Search the data below for the word "PrivMSGChannel" and report how many lines contain it. Nothing but the number is needed.

* * * * * * * * *

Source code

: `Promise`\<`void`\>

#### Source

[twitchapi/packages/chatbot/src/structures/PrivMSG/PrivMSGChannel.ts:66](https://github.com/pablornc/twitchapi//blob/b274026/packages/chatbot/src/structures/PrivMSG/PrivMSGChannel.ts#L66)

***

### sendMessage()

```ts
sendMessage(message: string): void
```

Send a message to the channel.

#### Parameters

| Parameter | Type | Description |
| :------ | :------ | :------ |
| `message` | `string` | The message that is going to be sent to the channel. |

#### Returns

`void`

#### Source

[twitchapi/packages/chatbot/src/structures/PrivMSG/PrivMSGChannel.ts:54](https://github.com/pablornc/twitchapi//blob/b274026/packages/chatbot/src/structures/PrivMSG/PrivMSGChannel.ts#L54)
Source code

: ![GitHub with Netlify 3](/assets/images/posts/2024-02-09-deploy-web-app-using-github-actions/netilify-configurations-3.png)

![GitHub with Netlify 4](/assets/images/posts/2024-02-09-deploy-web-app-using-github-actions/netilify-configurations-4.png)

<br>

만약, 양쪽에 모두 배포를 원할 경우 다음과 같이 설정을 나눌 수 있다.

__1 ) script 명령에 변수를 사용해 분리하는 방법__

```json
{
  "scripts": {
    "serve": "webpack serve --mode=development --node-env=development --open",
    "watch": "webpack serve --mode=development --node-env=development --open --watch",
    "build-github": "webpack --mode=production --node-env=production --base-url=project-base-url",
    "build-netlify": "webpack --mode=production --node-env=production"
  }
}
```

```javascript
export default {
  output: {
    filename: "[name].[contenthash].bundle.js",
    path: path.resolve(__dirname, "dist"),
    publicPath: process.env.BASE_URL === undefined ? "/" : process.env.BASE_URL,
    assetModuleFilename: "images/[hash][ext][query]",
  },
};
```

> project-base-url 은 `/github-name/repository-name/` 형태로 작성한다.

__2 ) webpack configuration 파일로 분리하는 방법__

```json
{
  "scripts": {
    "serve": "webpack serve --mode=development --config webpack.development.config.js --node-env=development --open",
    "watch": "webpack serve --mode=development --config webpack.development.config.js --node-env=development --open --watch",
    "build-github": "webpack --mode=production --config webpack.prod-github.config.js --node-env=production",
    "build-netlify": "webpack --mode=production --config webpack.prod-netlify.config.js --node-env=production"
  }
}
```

* * * * * * * * *

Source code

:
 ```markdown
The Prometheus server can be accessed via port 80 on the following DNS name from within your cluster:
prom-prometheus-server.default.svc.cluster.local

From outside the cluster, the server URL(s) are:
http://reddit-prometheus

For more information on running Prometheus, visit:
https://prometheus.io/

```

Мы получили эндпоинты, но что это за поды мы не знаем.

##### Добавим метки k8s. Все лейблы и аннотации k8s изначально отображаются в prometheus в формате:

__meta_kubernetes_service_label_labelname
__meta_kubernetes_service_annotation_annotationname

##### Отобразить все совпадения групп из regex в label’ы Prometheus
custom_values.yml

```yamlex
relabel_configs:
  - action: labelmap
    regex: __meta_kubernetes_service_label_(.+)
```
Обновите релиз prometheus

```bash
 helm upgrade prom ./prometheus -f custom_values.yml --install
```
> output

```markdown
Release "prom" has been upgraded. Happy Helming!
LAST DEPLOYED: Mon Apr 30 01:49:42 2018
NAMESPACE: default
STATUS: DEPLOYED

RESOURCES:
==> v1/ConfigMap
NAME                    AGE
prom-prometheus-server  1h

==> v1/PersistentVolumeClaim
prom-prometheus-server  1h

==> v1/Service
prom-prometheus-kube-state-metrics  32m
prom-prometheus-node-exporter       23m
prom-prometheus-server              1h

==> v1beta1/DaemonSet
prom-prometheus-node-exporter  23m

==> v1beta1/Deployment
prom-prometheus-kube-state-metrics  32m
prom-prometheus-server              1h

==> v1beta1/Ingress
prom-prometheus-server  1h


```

* * * * * * * * *

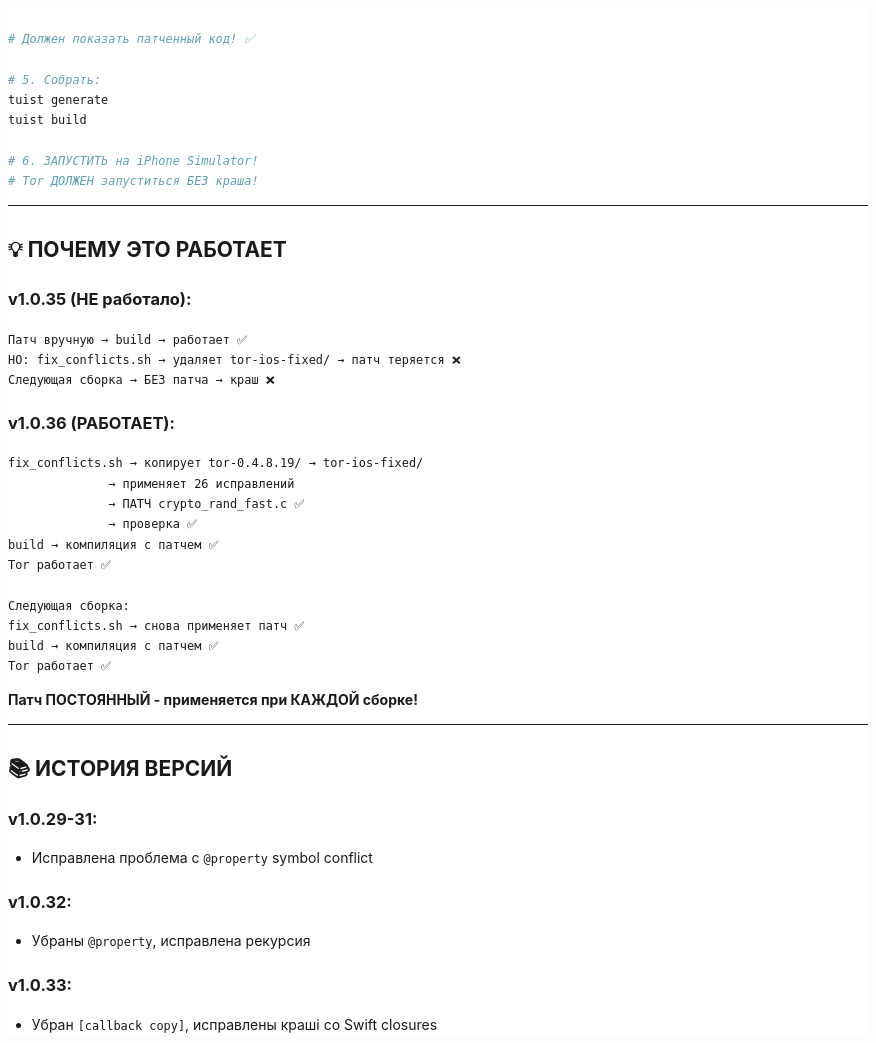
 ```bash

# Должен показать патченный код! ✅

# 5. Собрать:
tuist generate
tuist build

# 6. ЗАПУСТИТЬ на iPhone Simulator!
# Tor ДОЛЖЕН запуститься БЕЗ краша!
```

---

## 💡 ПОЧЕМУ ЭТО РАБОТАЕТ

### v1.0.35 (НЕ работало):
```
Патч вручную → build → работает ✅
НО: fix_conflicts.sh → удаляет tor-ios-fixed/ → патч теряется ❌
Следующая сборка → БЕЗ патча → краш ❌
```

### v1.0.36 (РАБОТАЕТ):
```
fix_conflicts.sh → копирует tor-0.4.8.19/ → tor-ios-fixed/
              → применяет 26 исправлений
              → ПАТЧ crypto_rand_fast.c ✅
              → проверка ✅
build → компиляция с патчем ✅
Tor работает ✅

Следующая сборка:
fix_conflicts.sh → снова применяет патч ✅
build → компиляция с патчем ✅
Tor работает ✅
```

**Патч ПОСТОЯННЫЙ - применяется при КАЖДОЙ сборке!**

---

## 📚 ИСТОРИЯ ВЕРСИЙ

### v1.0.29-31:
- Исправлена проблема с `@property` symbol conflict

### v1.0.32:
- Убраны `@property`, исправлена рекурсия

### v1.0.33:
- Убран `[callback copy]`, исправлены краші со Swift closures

* * * * * * * * *

Response to the task:
2